## What is needed:
Restate word for word the entries below, starting at the line with "For each pixel" and ending at the line with "291 29 60.81". Keep both end lines and omit the pictures.
(Entries supplied)
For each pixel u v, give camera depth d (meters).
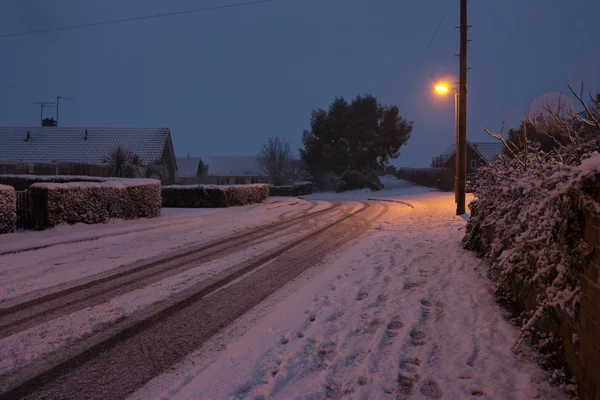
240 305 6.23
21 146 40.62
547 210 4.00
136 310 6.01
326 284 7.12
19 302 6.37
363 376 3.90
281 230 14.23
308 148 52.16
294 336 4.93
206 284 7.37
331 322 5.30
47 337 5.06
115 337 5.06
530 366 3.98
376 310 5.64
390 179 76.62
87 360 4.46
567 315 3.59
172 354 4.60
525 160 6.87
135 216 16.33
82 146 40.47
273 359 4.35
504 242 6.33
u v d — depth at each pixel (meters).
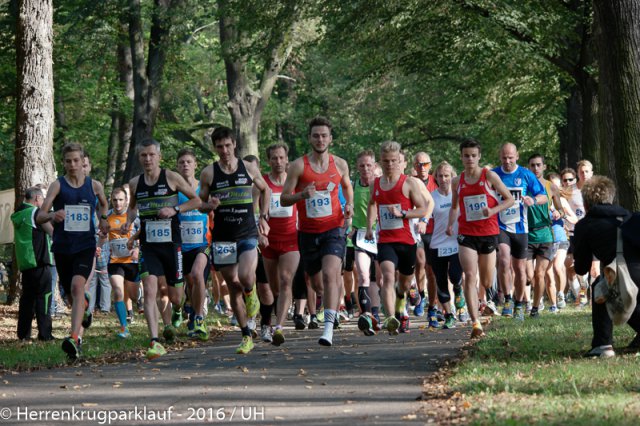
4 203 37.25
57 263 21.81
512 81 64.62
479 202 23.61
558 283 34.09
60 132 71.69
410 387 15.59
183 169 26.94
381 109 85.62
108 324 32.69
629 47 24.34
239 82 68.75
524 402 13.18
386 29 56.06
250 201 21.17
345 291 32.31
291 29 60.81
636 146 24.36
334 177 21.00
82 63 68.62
(End Entries supplied)
(Entries supplied)
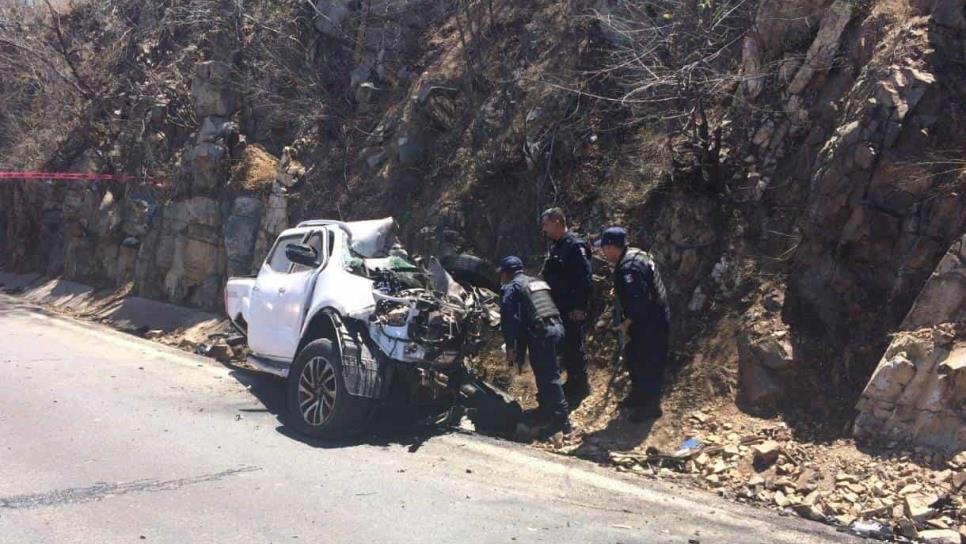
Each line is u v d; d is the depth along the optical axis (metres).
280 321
(End Entries supplied)
(Entries supplied)
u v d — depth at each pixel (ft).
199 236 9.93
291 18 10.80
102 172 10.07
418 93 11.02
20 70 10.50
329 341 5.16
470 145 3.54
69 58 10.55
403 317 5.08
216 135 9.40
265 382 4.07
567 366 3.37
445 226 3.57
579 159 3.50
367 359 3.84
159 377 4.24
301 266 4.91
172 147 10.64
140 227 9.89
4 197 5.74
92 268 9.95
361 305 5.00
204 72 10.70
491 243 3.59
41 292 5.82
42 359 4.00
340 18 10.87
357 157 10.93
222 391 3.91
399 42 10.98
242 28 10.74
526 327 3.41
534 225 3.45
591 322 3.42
(End Entries supplied)
## Exercise result:
For each pixel u v, give camera depth d (meters).
240 305 6.23
21 146 40.62
547 210 4.00
136 310 6.01
326 284 7.12
19 302 6.37
363 376 3.90
281 230 14.23
308 148 52.16
294 336 4.93
206 284 7.37
331 322 5.30
47 337 5.06
115 337 5.06
530 366 3.98
376 310 5.64
390 179 76.62
87 360 4.46
567 315 3.59
172 354 4.60
525 160 6.87
135 216 16.33
82 146 40.47
273 359 4.35
504 242 6.33
u v d — depth at each pixel (meters).
4 203 37.25
57 263 21.81
512 81 64.62
479 202 23.61
558 283 34.09
60 132 71.69
410 387 15.59
183 169 26.94
381 109 85.62
108 324 32.69
629 47 24.34
239 82 68.75
524 402 13.18
386 29 56.06
250 201 21.17
345 291 32.31
291 29 60.81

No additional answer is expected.